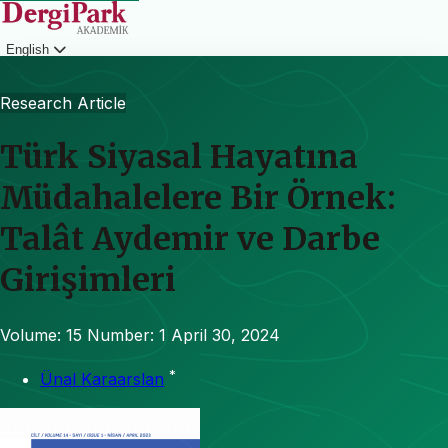
English
Login
Research Article
Türk Siyasal Hayatına
Müdahalelere Bir Örnek:
Talât Aydemir ve Darbe
Girişimleri
Volume: 15
Number: 1
April 30, 2024
*
Ünal Karaarslan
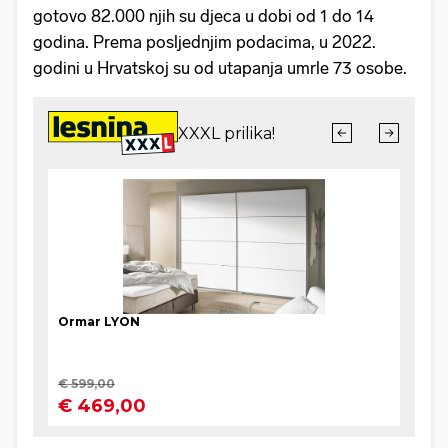
gotovo 82.000 njih su djeca u dobi od 1 do 14
godina. Prema posljednjim podacima, u 2022.
godini u Hrvatskoj su od utapanja umrle 73 osobe.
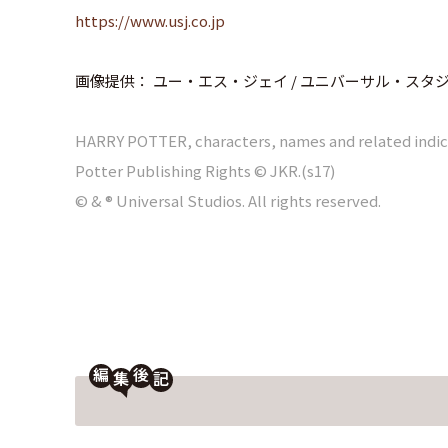
https://www.usj.co.jp
画像提供： ユー・エス・ジェイ / ユニバーサル・スタ
HARRY POTTER, characters, names and related indici
Potter Publishing Rights © JKR.(s17)
© & ® Universal Studios. All rights reserved.
編
後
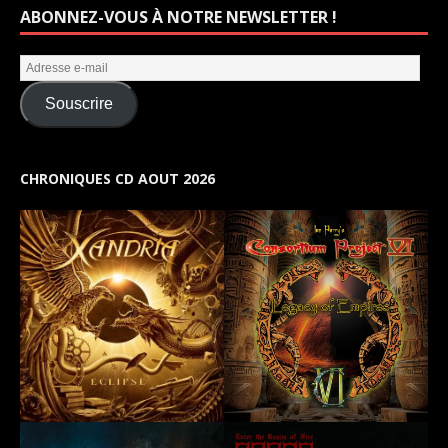
ABONNEZ-VOUS À NOTRE NEWSLETTER !
Souscrire
CHRONIQUES CD AOUT 2026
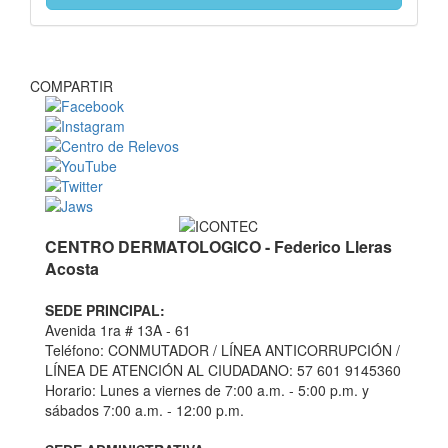
COMPARTIR
CENTRO DERMATOLOGICO - Federico Lleras
Acosta
SEDE PRINCIPAL:
Avenida 1ra # 13A - 61
Teléfono: CONMUTADOR / LÍNEA ANTICORRUPCIÓN /
LÍNEA DE ATENCIÓN AL CIUDADANO: 57 601 9145360
Horario: Lunes a viernes de 7:00 a.m. - 5:00 p.m. y
sábados 7:00 a.m. - 12:00 p.m.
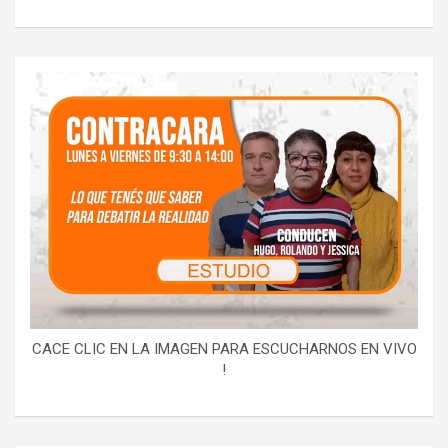
CACE CLIC EN LA IMAGEN PARA ESCUCHARNOS EN VIVO
!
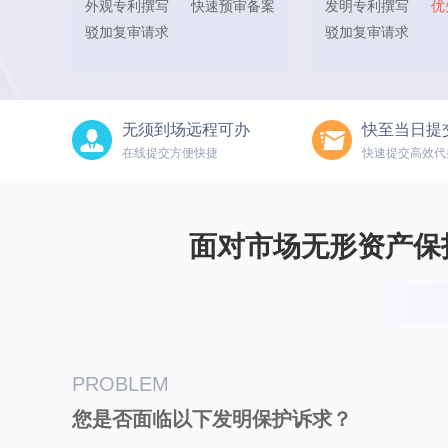
外观专利撰写
快速预审备案
发明专利撰写
优
驳加复审请求
驳加复审请求
无须到场远程可办
快至当日提
在线提交方便快捷
快速提交高效代
面对市场无形资产保
PROBLEM
您是否面临以下发明保护诉求？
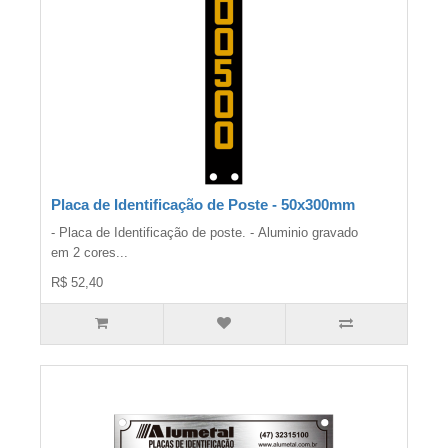
Placa de Identificação de Poste - 50x300mm
- Placa de Identificação de poste. - Aluminio gravado
em 2 cores...
R$ 52,40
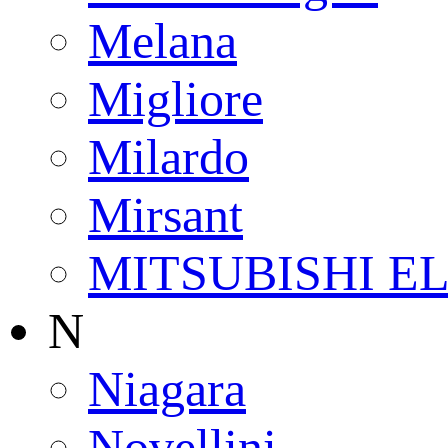
Melana
Migliore
Milardo
Mirsant
MITSUBISHI E
N
Niagara
Novellini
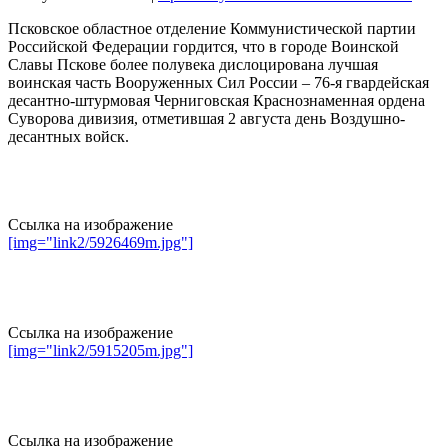
Псковское областное отделение Коммунистической партии
Российской Федерации гордится, что в городе Воинской
Славы Пскове более полувека дислоцирована лучшая
воинская часть Вооруженных Сил России – 76-я гвардейская
десантно-штурмовая Черниговская Краснознаменная ордена
Суворова дивизия, отметившая 2 августа день Воздушно-
десантных войск.
Ссылка на изображение
[img="link2/5926469m.jpg"]
Ссылка на изображение
[img="link2/5915205m.jpg"]
Ссылка на изображение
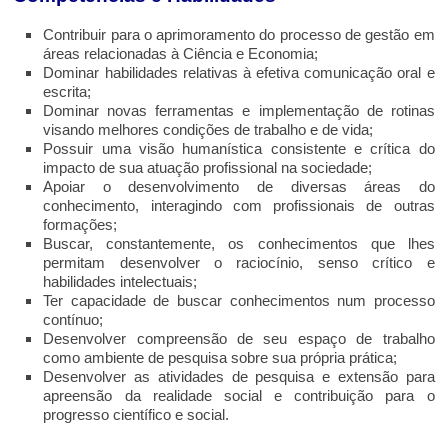
Contribuir para o aprimoramento do processo de gestão em
áreas relacionadas à Ciência e Economia;
Dominar habilidades relativas à efetiva comunicação oral e
escrita;
Dominar novas ferramentas e implementação de rotinas
visando melhores condições de trabalho e de vida;
Possuir uma visão humanística consistente e crítica do
impacto de sua atuação profissional na sociedade;
Apoiar o desenvolvimento de diversas áreas do
conhecimento, interagindo com profissionais de outras
formações;
Buscar, constantemente, os conhecimentos que lhes
permitam desenvolver o raciocínio, senso crítico e
habilidades intelectuais;
Ter capacidade de buscar conhecimentos num processo
contínuo;
Desenvolver compreensão de seu espaço de trabalho
como ambiente de pesquisa sobre sua própria prática;
Desenvolver as atividades de pesquisa e extensão para
apreensão da realidade social e contribuição para o
progresso científico e social.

────────────────

* _Problem to work on_
Copy out all lines above that include the string "conhecimentos".

* _Completed exercise_
Buscar, constantemente, os conhecimentos que lhes
Ter capacidade de buscar conhecimentos num processo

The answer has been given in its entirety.